05 Sep 2012

Ownership and control in the cloud

Steve Wozniak set off a storm with his recent claims that the cloud was risky. Wozniak fears that by transferring our data to the cloud we are losing control and ownership of our data. While some agree with his claims, others strongly dispute them.

So what is the truth: are we losing control of our data, or can we retain ownership in the cloud?

As corporate IT models evolve and new ones arrive, so do fears about loss of direct control over systems, data and processes. The idea that a business’s servers and data are located elsewhere understandably lends itself to some degree of concern about ownership and control.  Because after all, if there is an outage, performance dip or data compromise, who gets blamed?  IT, of course.

However there should be little to fear.  Just because a business does not own a data centre, or part of the data is stored in an off premise data centre, it does not mean that control over information and software is lost. Cloud services and applications are running in real data centres very similar to the ones IT departments manage in-house.   And while your team won’t be the ones with hands on access, you are still decidedly in charge.

The keys to reducing concerns about control and ownership lie in the following:

Reliable providers are key

It is critical that you select a trustworthy, reliable cloud provider. Referrals are important and you should have open discussions with your cloud solution provider’s reference sites about their long-term, real-world experiences with the provider and their services over time.

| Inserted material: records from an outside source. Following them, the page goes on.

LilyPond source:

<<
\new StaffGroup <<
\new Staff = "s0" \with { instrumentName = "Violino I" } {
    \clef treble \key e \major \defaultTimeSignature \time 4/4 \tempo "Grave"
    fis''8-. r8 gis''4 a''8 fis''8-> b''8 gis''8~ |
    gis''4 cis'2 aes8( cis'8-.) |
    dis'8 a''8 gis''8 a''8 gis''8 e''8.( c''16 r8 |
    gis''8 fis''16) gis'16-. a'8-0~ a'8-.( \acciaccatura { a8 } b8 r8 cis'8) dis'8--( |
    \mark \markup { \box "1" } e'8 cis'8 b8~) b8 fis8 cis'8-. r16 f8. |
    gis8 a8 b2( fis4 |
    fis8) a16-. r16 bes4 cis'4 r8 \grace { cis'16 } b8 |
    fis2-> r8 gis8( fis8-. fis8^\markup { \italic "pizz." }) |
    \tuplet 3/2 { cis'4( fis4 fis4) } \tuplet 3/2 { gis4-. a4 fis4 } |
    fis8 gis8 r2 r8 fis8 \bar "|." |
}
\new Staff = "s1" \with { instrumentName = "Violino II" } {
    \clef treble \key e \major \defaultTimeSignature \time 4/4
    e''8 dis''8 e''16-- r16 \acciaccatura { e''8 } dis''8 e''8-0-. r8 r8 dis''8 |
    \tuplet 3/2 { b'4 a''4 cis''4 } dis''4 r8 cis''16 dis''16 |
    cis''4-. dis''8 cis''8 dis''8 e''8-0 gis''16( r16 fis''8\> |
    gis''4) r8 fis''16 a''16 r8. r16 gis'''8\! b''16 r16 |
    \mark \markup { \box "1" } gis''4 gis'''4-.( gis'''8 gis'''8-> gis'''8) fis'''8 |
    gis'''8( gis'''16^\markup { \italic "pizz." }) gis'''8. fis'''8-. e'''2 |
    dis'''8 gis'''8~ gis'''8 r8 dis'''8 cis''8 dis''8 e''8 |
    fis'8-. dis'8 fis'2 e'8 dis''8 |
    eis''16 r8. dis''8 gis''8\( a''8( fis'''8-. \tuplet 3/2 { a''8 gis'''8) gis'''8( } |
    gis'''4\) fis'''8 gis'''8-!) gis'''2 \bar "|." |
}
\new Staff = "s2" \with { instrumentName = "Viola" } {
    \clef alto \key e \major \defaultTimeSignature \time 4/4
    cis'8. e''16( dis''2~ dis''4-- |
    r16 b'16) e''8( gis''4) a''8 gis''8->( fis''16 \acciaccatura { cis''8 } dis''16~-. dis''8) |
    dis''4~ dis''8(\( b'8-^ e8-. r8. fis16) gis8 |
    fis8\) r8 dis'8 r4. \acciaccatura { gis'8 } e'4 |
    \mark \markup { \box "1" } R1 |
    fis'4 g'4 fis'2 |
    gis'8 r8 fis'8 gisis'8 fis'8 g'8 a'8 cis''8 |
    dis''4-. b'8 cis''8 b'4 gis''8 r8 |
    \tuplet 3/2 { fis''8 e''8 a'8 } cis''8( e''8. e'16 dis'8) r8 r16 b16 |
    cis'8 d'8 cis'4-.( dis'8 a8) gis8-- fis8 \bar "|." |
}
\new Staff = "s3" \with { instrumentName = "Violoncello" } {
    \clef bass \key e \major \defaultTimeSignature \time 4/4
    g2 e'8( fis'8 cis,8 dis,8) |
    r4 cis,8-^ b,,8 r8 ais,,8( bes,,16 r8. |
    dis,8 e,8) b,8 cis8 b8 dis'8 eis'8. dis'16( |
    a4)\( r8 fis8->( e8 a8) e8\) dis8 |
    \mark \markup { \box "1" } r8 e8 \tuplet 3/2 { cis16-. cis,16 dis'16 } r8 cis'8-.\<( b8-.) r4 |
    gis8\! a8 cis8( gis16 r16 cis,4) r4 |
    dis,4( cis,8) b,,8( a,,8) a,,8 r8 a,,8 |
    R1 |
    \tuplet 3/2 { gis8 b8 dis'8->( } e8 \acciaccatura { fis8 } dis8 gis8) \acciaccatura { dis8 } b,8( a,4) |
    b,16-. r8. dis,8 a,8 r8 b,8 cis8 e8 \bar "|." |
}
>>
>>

More importantly, understand and ensure that contracts and service level agreements work for you and suit your requirements. A great deal of assurance can be had from simply reviewing standard contracts and having frank discussions with solution providers.

Know and understand the challenges, then ask the question

When moving deeper into the cloud, businesses must be sure to meet key challenges. The first is ensuring proper security and data resilience regimes. The second is the much asked question of data sovereignty. Ask where your data is going to end up.  There can be good reasons for keeping data in the country, or even in a particular state.  The question is; what is the right place for the right workload? There is a scare about data sovereignty, but the reality is that it is very controllable and there are many different ways of managing the risks.

The biggest myth is that the cloud cannot be secure. Of course nothing is without a risk, but the cloud does not necessarily mean increased risk from on-premise security. Cloud providers should have more resources and know-how to invest in the security of their systems than most businesses.

Another myth around cloud computing is the notion that businesses will find it almost impossible to change cloud providers. As mentioned above, checking vendor references in depth can help eliminate fears. So can having a frank discussion with the solution provider on these questions:

  • How will our data be returned if our contract is terminated?
  • If we move to another solutions provider, how will the data be moved and how hard will it be to do so?

Know your options and choose the right cloud solution for your business

Cloud computing is transforming the role of IT.  IT departments are becoming more like service providers to the business, and in the process are shifting a wide range of systems into the cloud. Hybrid approaches to the cloud deliver enormous flexibility, allowing businesses to transition into the cloud in ways that allow them to continue to leverage existing investments in things like infrastructure and staff skills.

If there is a standout trend in cloud computing, it’s the private cloud. Private clouds share many of the characteristics of their public counterpart (such as resource pooling, self-service, elasticity and pay-per-use) but they also give businesses more control of their data through the use of dedicated physical resources. With a private cloud, businesses can consolidate and share IT resources, managing them more efficiently while improving their ability to deliver services. IT teams can be more responsive through increased agility and cost efficiency.

Due diligence dissolves many myths

In the end, it’s all about checking references, solid contracts, enabling a precise fit of functionality for your business, and ensuring that you have the freedom to access, back up and move your data as you see fit. If you can be sure of that after an extensive review of potential cloud solution providers, you can dismiss these fears about cloud computing and focus on implementing best practices.